[Task goal]: In the records below, how many lines hold the word "down"? Give only the number.

[Entries supplied]:
⟨
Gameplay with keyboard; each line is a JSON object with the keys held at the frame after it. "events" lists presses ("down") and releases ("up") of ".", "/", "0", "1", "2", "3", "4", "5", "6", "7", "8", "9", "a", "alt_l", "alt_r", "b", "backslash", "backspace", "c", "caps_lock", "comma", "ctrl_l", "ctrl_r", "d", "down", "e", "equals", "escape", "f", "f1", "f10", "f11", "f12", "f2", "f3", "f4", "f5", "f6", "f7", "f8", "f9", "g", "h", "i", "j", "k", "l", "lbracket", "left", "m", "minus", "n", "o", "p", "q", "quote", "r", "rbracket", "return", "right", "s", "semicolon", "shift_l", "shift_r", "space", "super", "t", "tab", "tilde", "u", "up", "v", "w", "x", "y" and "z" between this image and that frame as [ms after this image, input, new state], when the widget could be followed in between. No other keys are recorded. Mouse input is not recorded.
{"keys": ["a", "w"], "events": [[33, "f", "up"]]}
⟩
⟨
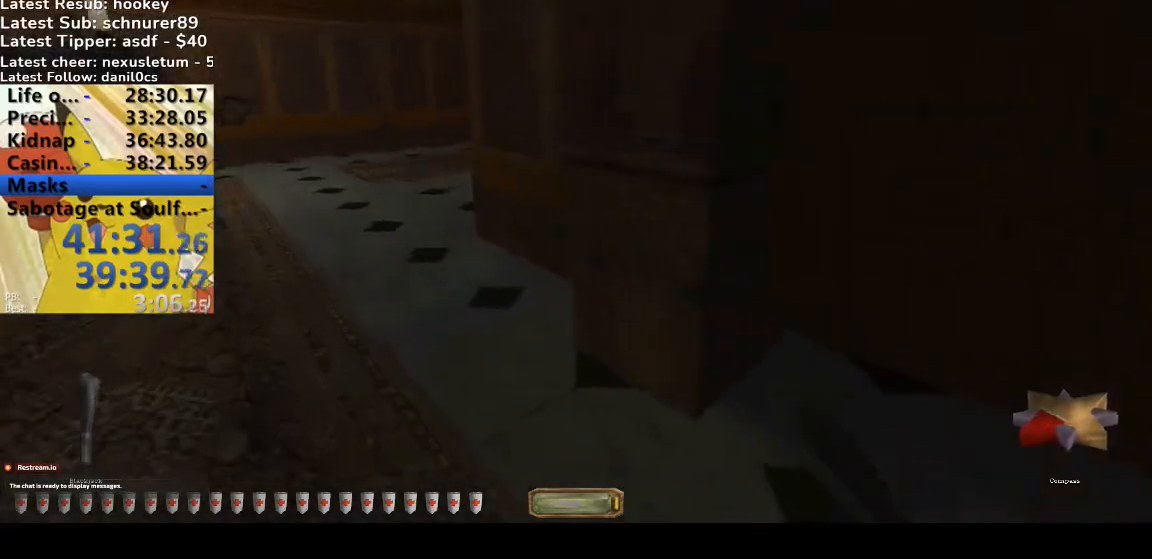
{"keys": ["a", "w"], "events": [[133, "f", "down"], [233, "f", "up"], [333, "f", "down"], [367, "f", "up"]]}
⟩
⟨
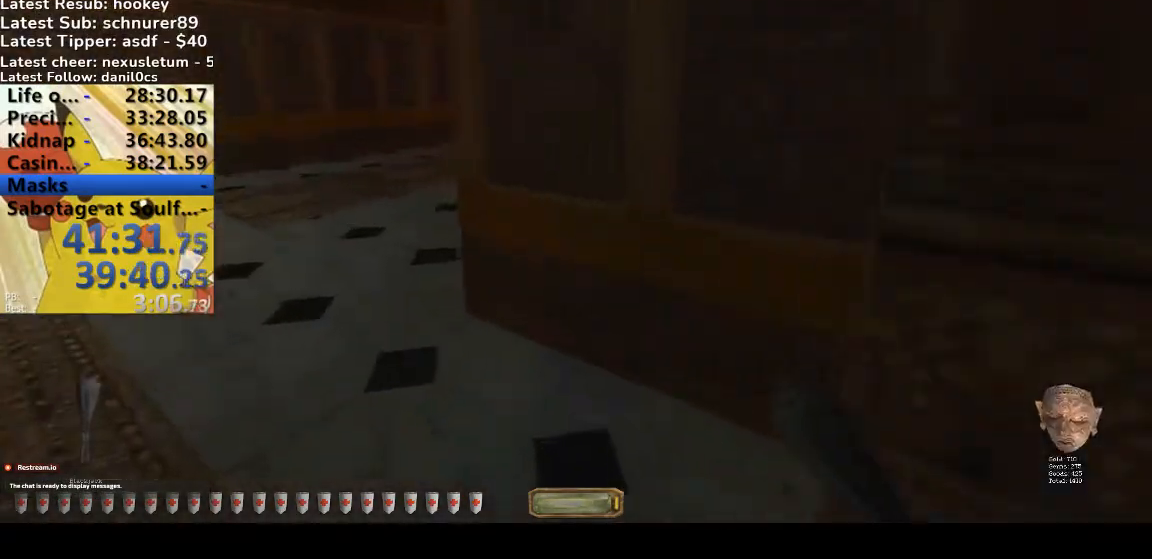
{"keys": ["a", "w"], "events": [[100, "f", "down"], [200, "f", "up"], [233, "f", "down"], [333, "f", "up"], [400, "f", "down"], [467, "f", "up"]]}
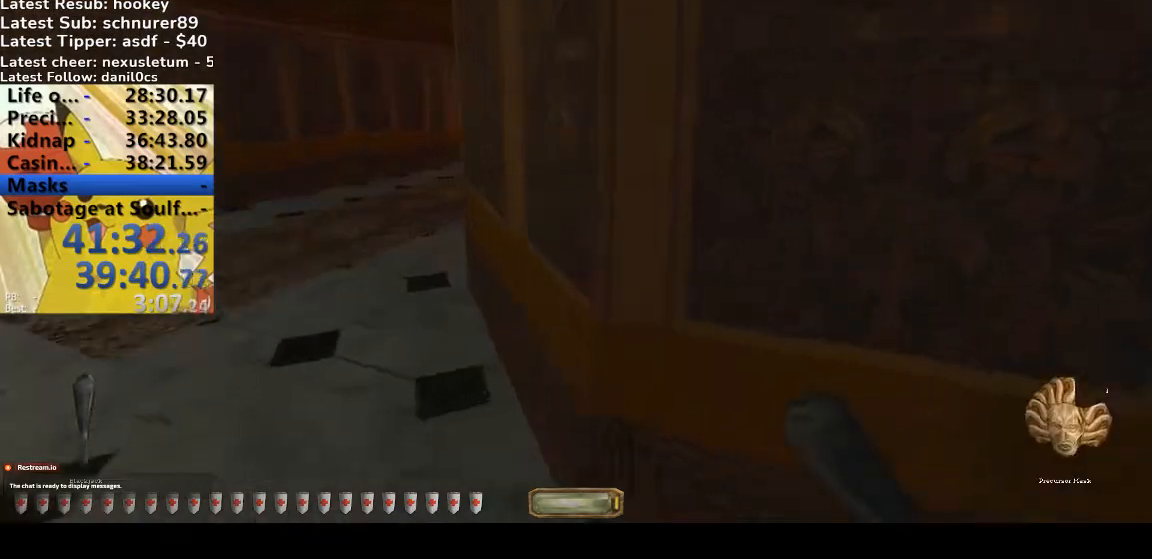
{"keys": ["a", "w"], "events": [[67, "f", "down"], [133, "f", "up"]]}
⟩
[Finished task]: 4